The Four-Step Customer Development Process
While customer development was far from being fully fleshed out in Steve Blank’s first book, the four steps it defined continue to be the cornerstone upon which good customer development is built upon. The key advantage of basing a strategy on these four steps is the simplicity it provides. This simplicity makes it easier to avoid many of the common pitfalls we discussed earlier.

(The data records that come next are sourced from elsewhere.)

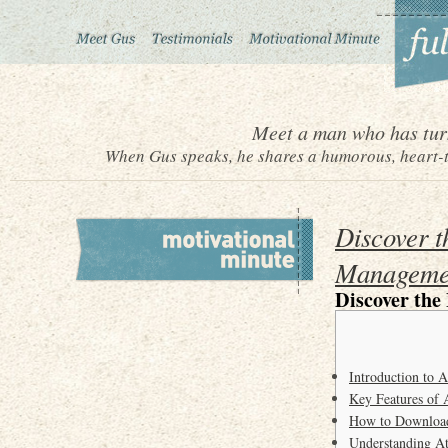
Meet a man who has turn
When Gus speaks, he shares a humorous, heart-to
Discover t
Manageme
Discover the
Introduction to 
Key Features of 
How to Download
Understanding A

The four steps Blank recommends are:
- Customer Discovery
This step of the process involves capturing the vision of the business or product founder and turning it into a series of business model hypotheses. Armed with these hypotheses, you can develop a plan to test customer reactions to them and turn your findings into facts.
- Customer Validation
The customer validation step subjects each business model derived from discovery to validation tests that check whether it is repeatable and scalable. If none of the business models yields good results, the process returns to the previous discovery step.
- Customer Creation
The customer creation step marks the start of executing on a business model that passes customer validation. During this phase, your organization focuses on building end-user demand, which it can leverage into the sales channel to scale the product or business.
- Company Building
In the final company-building step of the process, the organization shifts away from the startup paradigm of validating business models. This transition progresses into developing a business plan based on the validated model. The process begins anew after this step to validate new models that can enrich the organization’s business plan.
Addressing Customer Needs Yields Relevant Products
By creating a product or business based on need, customer development promises to create products that resonate with their users. With this frame of mind, startups can improve their chances of not only surviving in a competitive market but also thriving. When used wisely, it can be the key ingredient for driving your product toward unprecedented success.